Records drawn from a dataset:
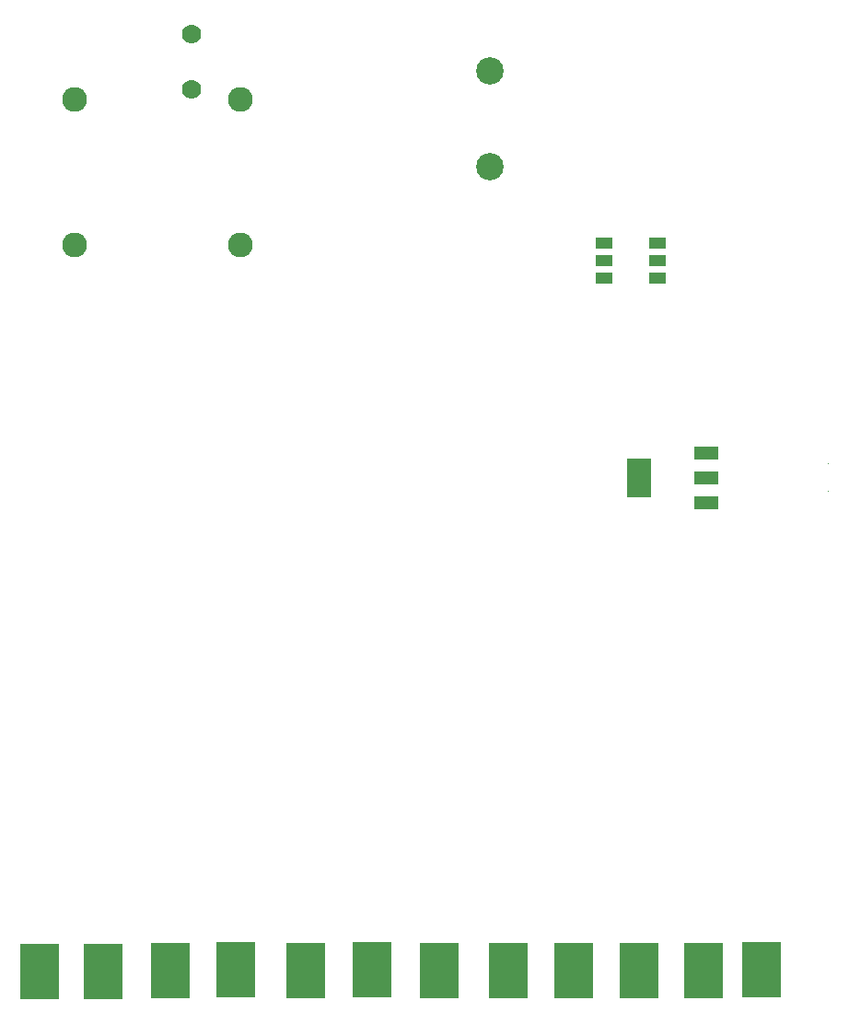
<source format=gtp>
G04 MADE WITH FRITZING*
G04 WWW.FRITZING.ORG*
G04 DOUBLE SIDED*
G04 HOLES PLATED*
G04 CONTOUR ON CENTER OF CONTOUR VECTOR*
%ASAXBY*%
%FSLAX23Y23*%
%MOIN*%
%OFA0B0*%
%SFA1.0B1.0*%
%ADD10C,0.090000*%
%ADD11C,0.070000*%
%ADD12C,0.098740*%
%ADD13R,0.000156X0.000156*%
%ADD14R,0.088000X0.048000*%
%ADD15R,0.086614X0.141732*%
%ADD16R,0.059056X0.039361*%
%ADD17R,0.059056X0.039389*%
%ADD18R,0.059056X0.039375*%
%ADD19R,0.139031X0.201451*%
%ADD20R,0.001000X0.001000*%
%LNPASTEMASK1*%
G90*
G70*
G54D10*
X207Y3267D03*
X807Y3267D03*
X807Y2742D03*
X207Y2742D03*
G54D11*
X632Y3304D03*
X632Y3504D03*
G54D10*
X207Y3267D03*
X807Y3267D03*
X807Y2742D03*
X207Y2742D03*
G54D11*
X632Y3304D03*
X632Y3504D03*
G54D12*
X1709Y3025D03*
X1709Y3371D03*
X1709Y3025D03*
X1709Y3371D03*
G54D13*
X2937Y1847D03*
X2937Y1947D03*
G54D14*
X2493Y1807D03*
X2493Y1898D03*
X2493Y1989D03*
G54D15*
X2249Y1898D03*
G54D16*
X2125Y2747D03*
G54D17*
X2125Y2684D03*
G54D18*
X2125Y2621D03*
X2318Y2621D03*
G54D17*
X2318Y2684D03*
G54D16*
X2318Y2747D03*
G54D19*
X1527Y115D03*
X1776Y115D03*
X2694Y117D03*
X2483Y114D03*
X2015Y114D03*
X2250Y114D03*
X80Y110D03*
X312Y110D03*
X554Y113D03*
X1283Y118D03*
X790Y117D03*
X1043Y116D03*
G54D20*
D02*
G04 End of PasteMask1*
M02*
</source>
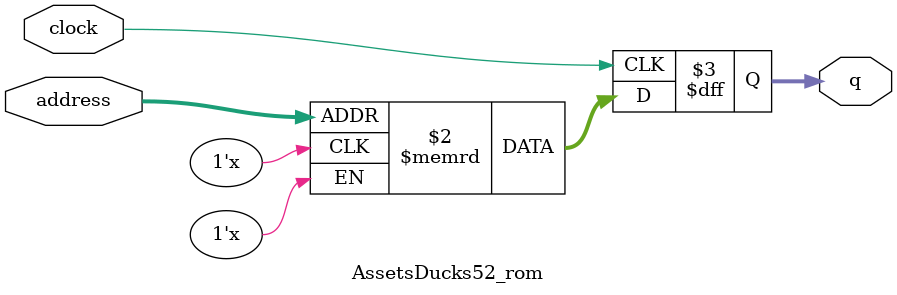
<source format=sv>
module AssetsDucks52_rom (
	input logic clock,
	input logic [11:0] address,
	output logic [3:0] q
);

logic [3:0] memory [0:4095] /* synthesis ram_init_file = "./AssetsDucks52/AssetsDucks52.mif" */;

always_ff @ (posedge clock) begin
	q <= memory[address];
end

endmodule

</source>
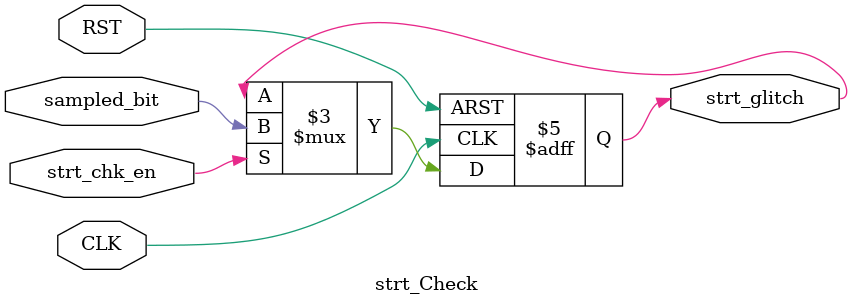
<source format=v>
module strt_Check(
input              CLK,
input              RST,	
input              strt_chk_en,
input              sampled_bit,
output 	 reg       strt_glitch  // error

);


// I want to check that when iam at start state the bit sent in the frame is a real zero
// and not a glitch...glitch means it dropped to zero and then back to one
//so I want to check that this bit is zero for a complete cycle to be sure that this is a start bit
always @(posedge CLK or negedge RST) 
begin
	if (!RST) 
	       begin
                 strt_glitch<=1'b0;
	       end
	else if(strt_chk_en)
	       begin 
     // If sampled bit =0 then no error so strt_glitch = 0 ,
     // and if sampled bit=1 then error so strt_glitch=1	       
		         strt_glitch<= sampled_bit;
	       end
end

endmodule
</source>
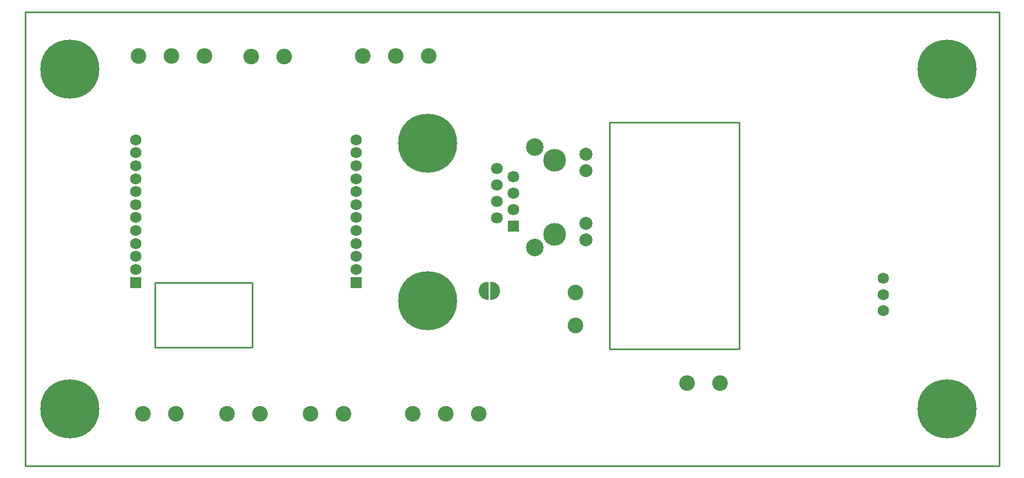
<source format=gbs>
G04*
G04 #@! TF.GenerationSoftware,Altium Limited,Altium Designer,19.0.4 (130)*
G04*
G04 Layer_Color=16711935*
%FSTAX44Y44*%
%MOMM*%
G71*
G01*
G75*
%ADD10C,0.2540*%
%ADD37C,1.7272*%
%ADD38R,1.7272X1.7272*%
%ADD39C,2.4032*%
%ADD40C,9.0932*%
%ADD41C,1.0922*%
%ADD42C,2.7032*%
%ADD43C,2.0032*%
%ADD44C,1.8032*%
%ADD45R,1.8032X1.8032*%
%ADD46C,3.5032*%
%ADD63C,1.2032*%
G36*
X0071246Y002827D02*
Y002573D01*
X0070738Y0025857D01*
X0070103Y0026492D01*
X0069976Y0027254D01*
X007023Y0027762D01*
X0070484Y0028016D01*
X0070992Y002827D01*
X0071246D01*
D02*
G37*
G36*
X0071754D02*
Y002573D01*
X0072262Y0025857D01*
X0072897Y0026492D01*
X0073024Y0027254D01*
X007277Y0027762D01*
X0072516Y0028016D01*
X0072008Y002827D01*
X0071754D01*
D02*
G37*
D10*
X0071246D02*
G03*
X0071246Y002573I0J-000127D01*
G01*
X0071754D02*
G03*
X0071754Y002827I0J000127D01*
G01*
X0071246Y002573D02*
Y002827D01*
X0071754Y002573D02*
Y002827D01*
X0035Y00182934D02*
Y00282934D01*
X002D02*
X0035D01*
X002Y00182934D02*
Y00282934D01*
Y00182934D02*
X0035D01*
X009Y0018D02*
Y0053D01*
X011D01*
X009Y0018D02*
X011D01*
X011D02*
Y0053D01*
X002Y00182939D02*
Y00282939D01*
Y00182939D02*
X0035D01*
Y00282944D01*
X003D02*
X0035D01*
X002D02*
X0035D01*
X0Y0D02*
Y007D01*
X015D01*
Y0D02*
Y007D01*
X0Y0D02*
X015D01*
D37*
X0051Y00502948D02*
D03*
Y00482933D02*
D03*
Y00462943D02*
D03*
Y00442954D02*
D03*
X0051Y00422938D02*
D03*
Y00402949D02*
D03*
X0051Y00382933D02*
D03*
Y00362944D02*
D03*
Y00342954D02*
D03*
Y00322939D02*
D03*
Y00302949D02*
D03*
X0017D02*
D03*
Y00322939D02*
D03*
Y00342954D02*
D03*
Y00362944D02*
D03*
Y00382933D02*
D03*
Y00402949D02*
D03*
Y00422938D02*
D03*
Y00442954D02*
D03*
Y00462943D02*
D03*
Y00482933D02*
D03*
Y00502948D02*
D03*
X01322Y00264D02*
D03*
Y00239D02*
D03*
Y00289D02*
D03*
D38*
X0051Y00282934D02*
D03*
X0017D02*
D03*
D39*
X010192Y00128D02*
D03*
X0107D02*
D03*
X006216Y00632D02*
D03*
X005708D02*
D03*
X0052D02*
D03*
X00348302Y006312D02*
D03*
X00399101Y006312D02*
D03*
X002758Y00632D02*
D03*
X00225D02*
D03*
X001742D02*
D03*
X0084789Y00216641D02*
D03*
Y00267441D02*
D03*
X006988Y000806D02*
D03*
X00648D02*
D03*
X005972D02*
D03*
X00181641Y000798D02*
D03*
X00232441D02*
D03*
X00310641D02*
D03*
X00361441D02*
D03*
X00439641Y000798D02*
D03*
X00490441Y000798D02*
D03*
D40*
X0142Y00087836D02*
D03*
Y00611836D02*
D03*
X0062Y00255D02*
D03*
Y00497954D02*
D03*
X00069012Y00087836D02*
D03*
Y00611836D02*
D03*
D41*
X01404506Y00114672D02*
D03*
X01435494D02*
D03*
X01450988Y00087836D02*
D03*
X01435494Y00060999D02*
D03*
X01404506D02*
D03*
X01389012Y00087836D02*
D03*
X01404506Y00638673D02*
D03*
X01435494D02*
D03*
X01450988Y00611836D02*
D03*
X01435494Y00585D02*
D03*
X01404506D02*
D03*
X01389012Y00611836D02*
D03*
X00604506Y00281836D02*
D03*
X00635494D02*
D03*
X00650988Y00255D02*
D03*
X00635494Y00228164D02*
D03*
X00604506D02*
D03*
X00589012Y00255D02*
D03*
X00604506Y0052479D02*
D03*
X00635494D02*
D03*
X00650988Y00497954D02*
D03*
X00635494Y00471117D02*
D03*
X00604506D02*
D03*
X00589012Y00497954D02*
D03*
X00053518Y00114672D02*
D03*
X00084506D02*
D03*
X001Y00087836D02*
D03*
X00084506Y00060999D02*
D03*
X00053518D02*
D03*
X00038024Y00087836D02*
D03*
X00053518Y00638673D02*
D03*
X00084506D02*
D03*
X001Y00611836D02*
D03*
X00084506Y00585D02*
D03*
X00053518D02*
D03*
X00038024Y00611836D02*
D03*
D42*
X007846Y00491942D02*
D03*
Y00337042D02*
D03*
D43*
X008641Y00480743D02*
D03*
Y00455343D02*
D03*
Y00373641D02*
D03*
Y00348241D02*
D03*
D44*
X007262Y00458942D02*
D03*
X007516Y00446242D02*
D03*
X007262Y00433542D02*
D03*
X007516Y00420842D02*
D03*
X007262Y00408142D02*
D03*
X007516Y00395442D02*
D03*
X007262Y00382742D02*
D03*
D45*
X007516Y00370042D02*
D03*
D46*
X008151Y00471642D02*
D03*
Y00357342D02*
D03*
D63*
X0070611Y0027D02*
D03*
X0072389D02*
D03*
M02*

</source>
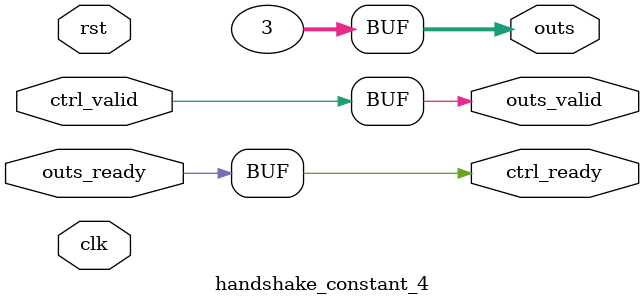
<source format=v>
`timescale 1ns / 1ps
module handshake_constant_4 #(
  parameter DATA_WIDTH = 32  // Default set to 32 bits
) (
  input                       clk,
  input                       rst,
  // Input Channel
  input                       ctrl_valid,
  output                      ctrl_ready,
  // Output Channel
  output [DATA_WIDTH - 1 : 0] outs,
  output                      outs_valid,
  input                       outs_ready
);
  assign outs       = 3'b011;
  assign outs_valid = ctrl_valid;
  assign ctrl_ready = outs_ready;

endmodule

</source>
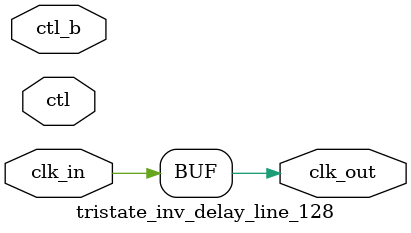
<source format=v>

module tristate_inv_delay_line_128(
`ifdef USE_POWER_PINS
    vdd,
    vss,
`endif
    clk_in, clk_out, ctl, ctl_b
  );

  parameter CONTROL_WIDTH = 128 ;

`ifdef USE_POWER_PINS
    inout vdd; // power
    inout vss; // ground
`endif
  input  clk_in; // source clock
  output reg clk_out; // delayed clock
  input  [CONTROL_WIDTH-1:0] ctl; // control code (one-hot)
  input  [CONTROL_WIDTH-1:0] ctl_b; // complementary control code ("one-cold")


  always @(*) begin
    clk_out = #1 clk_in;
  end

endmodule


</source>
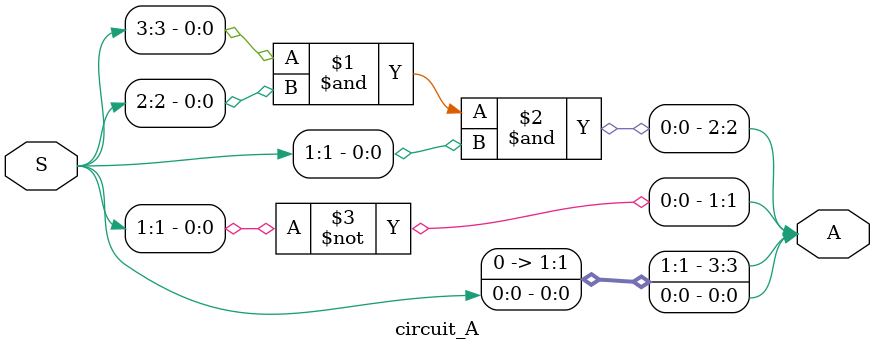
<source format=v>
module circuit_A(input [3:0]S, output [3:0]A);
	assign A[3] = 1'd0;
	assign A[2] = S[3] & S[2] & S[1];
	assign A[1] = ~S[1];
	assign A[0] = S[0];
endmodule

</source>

_Directions_
Which lines of the records above hold the word "that"? Copy each one out.

_Reply to the exercise_
// I want to check that when iam at start state the bit sent in the frame is a real zero
//so I want to check that this bit is zero for a complete cycle to be sure that this is a start bit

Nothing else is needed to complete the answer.